A Vale controla a FCA, que passa próxima de Caetité. Teria uma alternativa logística, mas já foi consultada e não se mostrou interessada. Para ser rentável o custo precisa ficar em torno de US$ 34 p/t. no porto. Na mina precisa ficar em torno de US$ 10 p/t. Isso só é possível com minas com alto teor de ferro e explorado em grande escala.

Apesar da queda das cotações, a Vale continua investindo na mina S11D no Pará, para alcançar o custo médio da ordem de US$ 34 p/t, que é o patamar dos seus principais concorrentes.  Não se interessa por minas menores de elevado custo de extração, embora possa ser bem servida em termos logísticos. 

Ademais a Vale sofreu um grande baque com a ruptura de uma barragem de rejeitos, operado pela sua subsidiária SAMARCO, em Mariana, Minas Gerais.

Além do impacto emocional e das repercussões ambientais o desastre de Mariana, inviabiliza mais ainda a extração de minérios com baixo teor.

Os ditos rejeitos que são represados e escaparam chegando até o mar, são exatamente o material retirado da terra e das rochas que não é minério de ferro. Quanto maior o teor de ferro, menor o volume de rejeitos e vice versa.  A tragédia de Mariana, do ponto de vista econômico, encareceu o custo de gestão desses rejeitos. 

A conjugação desses fatores faz com que as minas de Caetité sejam economicamente inviáveis. A suposta riqueza ficará em estado bruto na natureza, para a satisfação dos ambientalistas e tristeza dos investidores, dos políticos e de parte da sociedade baiana.

A FIOL faz parte de um acalantado sonho de ligação Atlântico-Pacífico. Que poderá ocorrer algum dia, mas não a médio prazo. Há várias outras prioridades logísticas, dentro da malha ferroviária a ser desenvolvida no Brasil. Dada a carência de recursos públicos, depende de investimentos privados e esses só irão destinar recursos a empreendimentos com viabilidade econômica de curto e médio prazos. Não é o caso da FIOL.

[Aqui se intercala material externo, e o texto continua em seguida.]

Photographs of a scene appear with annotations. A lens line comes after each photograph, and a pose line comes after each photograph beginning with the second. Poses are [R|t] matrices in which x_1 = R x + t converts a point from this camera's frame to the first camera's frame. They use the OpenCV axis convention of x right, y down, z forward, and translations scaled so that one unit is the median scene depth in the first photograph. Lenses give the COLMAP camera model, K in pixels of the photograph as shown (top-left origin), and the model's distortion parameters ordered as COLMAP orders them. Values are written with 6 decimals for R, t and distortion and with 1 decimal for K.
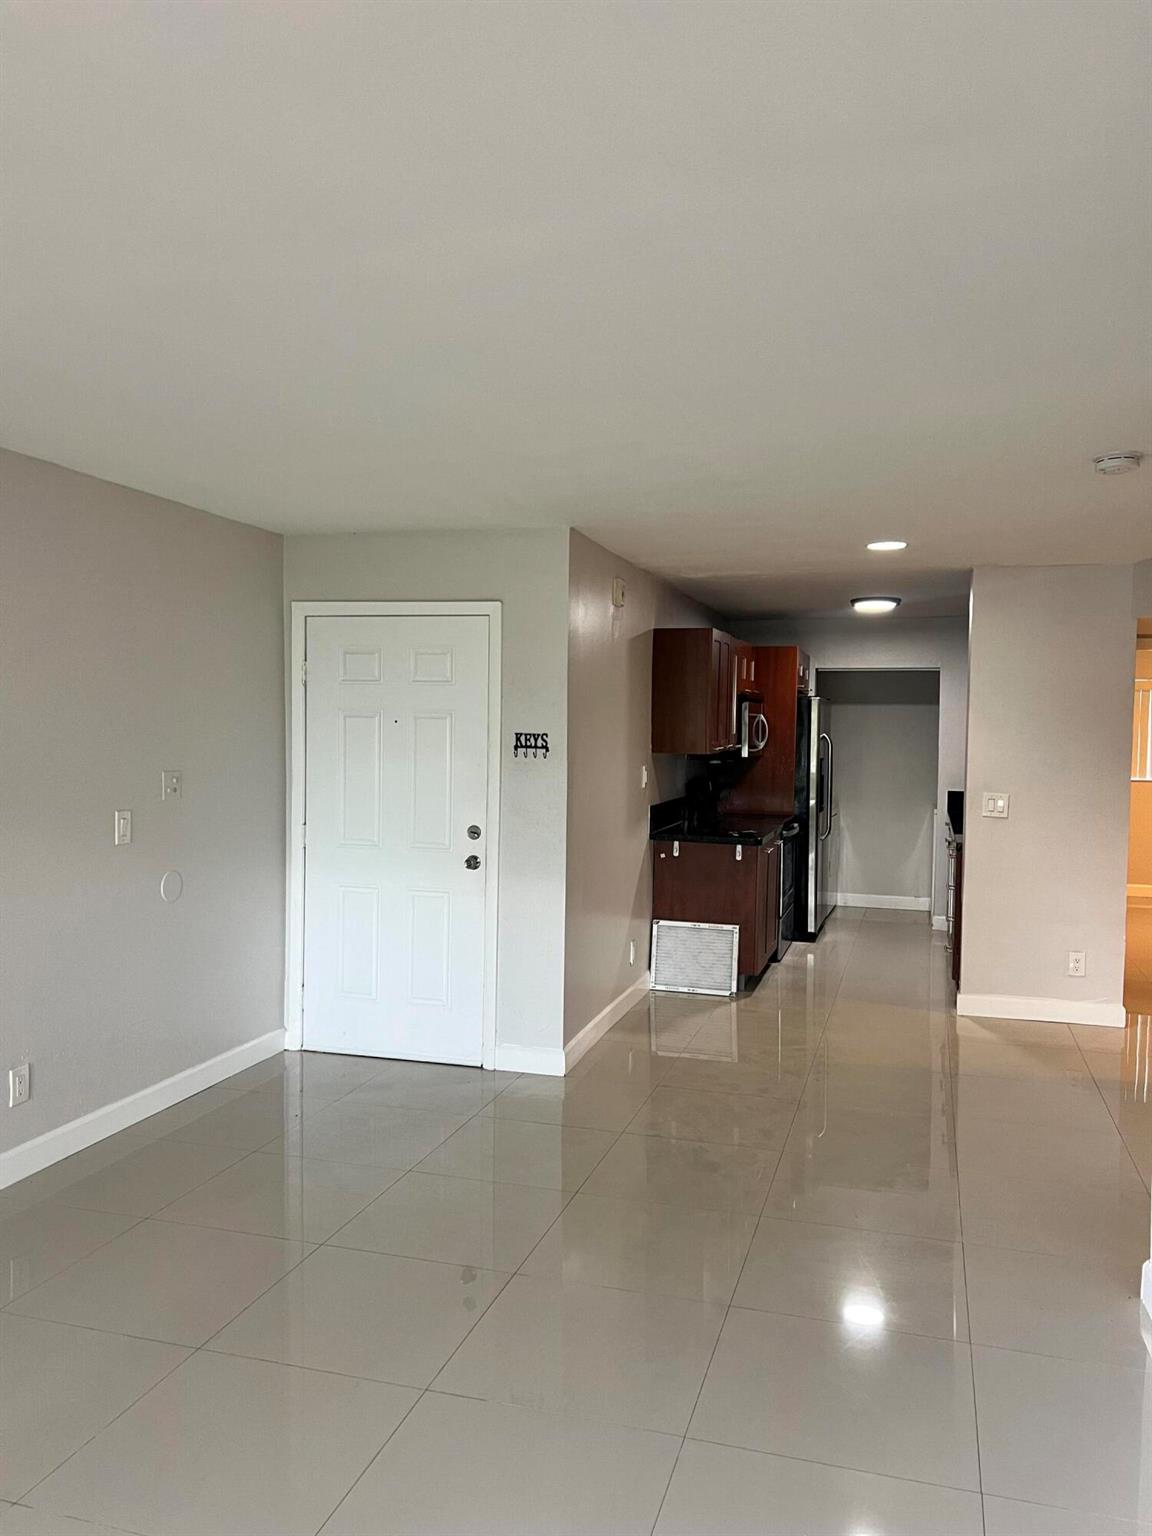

O Porto Sul é um dos grandes sonhos do Governo da Bahia, para a sua redenção econômica. Mas o Governo estadual não tem recursos próprios para investir no empreendimento. Fica na dependência de atração de capitais privados, nacionais e estrangeiros. Os nacionais, com a crise, estão mais rigorosos na escolha dos investimentos e a FIOL não é uma das opções prioritárias.  

O Governo Estadual, na sua insistência em viabilizar o projeto, pretende levá-lo à China, dentro de uma visita que o Governador fará à China. Também para a China, a mineração de ferro não é prioridade a médio prazo. Eles adotam visões de longo prazo. Mas nessa visão o interesse é pela conexão oeste e não leste. Conexão Pacífico e não Atlântico. 

Dadas essas condições o sistema proposto FIOL- Porto Sul, não vai ocorrer. Mas com um grave risco. Ser iniciado, com algumas desapropriações, execução do canteiro de obras para depois ser abandonado. O interesse não é a sua concretização, mas gerar caixa para os partidos e políticos, pela contratação de obras públicas. A Operação Lava-Jato colocou a nú esse esquema o que inviabilizou ou dificultou a sua continuidade. Mas alguns interessados insistem em buscar fontes, tendo em vista 2018. "É ai que mora o perigo."

As comunidades da região de Ilhéus se mobilizaram contra a execução do Porto Sul. Em função dos impactos ambientais e sobre o turismo na região.

Nem o porto, nem a ferrovia vão ser efetivados, por não terem viabilidade econômica. Não vou discutir os eventuais impactos que a implantação e operação desse empreendimento poderia causar na região. Porque essa implantação não vai ocorrer.

Mas o risco para essas comunidades são as obras preliminares, que vão devastar áreas e depois serão abandonadas. E com um agravante social.

Na expectativa das obras e do emprego, muitos trabalhadores se instalam em áreas próximas, invadindo propriedade privadas e áreas de proteção ambiental. São os pré-desempregados.